> **Estratto fornito**
• • • • • • •

Umanesimo e rinascimento

 

Questo periodo storico e filosofico che inizia nel '400 per proseguire nel '500, si apre con il tramontare definitivo delle istituzioni universalistiche del Papato e dell'Impero. Sul piano sociale ed economico, vi è il fenomeno della civiltà urbana e l'affermazione di un economia aperta in contrapposizione con quella chiusa del Medioevo. Tale economia è incarnata da una borghesia attiva e industriosa, impegnata nei traffici e tesa al guadagno. Culturalmente, la Chiesa perde il predominio nell'organizzazione e nella direzione, che passa ai laici, ovvero alla stessa borghesia sopra citata.

• • • • • • •

> **Compito scritto 1**
Rispondi in base all'estratto sull'Umanesimo e il Rinascimento:
(a) In quale secolo inizia il periodo descritto e in quale prosegue?
(b) Quali istituzioni universalistiche tramontano definitivamente?
(c) A chi passa la direzione culturale che la Chiesa perde?
L'estratto e i record hanno origini distinte.

> **Record in ingresso**
• • • • • • •

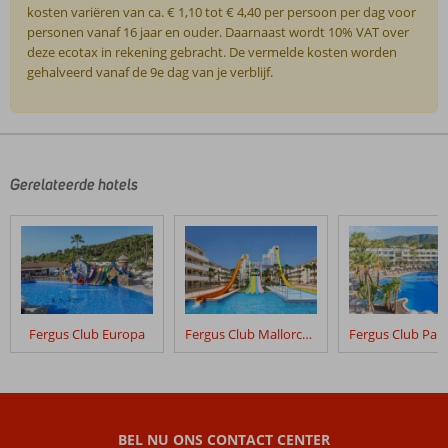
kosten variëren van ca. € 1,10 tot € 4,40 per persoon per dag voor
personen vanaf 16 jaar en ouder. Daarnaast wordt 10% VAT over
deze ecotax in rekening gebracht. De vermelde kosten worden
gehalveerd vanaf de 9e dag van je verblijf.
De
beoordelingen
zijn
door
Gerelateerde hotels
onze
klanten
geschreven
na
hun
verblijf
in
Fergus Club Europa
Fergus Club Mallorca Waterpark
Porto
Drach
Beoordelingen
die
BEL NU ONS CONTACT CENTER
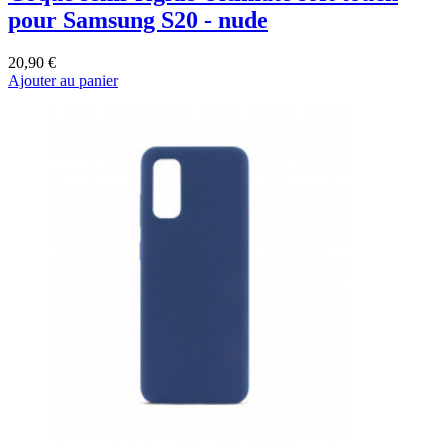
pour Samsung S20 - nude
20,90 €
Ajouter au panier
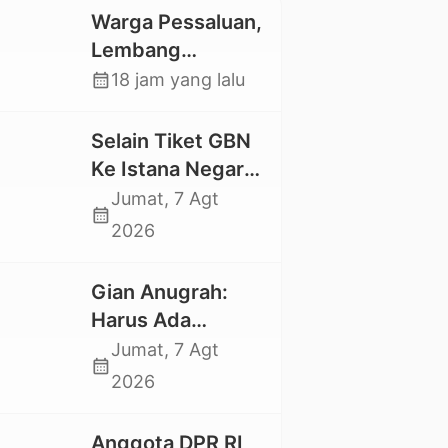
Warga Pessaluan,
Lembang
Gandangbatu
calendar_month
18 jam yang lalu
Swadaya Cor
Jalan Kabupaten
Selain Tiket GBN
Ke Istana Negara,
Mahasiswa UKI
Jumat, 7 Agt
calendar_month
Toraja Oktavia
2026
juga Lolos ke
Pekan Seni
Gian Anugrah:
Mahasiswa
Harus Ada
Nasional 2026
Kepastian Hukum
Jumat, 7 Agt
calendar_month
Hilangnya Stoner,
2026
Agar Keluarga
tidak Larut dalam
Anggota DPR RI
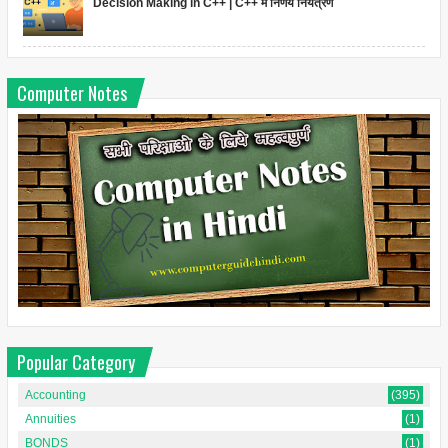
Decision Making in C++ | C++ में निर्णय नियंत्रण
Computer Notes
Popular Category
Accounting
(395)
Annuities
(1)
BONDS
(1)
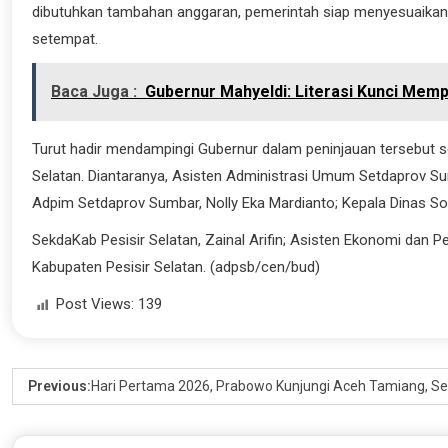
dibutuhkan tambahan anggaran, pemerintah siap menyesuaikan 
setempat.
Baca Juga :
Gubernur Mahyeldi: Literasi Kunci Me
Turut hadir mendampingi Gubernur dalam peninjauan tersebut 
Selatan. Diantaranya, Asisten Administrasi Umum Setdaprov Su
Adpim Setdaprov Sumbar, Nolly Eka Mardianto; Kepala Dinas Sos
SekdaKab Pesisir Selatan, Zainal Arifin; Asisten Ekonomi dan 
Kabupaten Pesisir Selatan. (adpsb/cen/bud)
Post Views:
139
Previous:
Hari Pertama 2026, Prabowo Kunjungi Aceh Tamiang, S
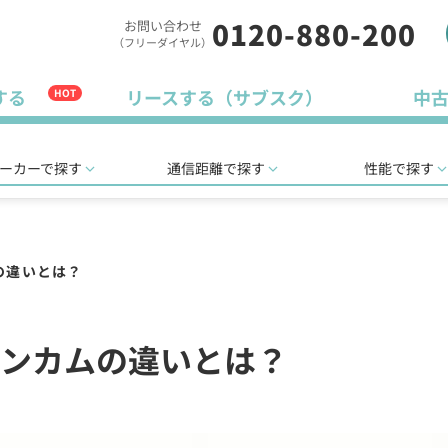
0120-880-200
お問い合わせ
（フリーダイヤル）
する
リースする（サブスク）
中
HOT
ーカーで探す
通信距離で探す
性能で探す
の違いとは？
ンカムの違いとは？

• • • • • • •

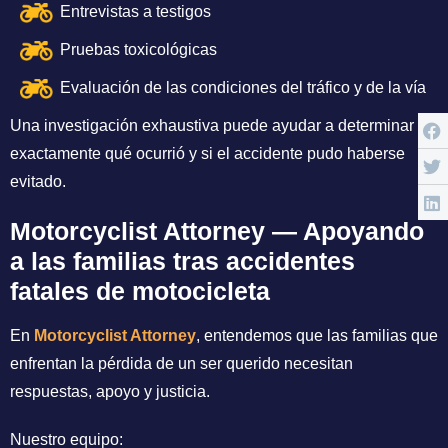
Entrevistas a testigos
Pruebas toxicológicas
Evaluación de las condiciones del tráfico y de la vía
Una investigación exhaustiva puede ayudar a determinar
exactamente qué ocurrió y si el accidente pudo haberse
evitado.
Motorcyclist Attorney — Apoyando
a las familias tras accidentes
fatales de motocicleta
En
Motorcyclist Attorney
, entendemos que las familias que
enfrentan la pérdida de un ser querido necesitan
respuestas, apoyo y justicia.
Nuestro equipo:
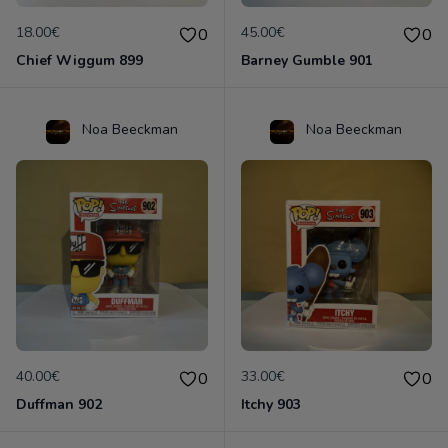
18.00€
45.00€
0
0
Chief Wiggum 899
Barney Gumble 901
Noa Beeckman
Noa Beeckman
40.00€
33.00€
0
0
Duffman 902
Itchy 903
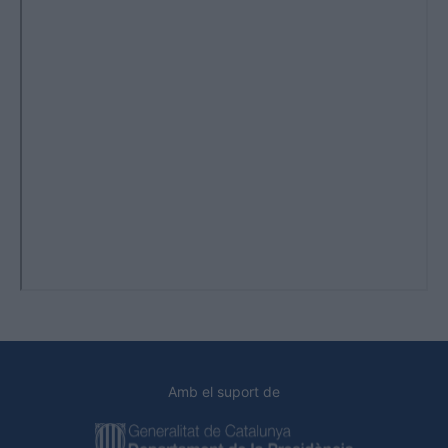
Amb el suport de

• • • • • • •

> **Compito scritto 2**
Ricopia dai record le righe a partire da quella che contiene "pour Samsung S20 - nude" e fermati dopo quella che contiene "Hari Pertama 2026, Prabowo", comprese entrambe. Escludi le immagini dalla risposta.

> **Sezione risposta 1**
(a) Inizia nel '400 e prosegue nel '500.
(b) Il Papato e l'Impero.
(c) Ai laici, ovvero alla borghesia.

> **Sezione risposta 2**
pour Samsung S20 - nude
20,90 €
Ajouter au panier
Warga Pessaluan,
Lembang
Gandangbatu
calendar_month
18 jam yang lalu
Swadaya Cor
Jalan Kabupaten
Selain Tiket GBN
Ke Istana Negara,
Mahasiswa UKI
Jumat, 7 Agt
calendar_month
Toraja Oktavia
2026
juga Lolos ke
Pekan Seni
Gian Anugrah:
Mahasiswa
Harus Ada
Nasional 2026
Kepastian Hukum
Jumat, 7 Agt
calendar_month
Hilangnya Stoner,
2026
Agar Keluarga
tidak Larut dalam
Anggota DPR RI
Decision Making in C++ | C++ में निर्णय नियंत्रण
Computer Notes
Popular Category
Accounting
(395)
Annuities
(1)
BONDS
(1)
dibutuhkan tambahan anggaran, pemerintah siap menyesuaikan 
setempat.
Baca Juga :
Gubernur Mahyeldi: Literasi Kunci Me
Turut hadir mendampingi Gubernur dalam peninjauan tersebut 
Selatan. Diantaranya, Asisten Administrasi Umum Setdaprov Su
Adpim Setdaprov Sumbar, Nolly Eka Mardianto; Kepala Dinas Sos
SekdaKab Pesisir Selatan, Zainal Arifin; Asisten Ekonomi dan 
Kabupaten Pesisir Selatan. (adpsb/cen/bud)
Post Views:
139
Previous:
Hari Pertama 2026, Prabowo Kunjungi Aceh Tamiang, S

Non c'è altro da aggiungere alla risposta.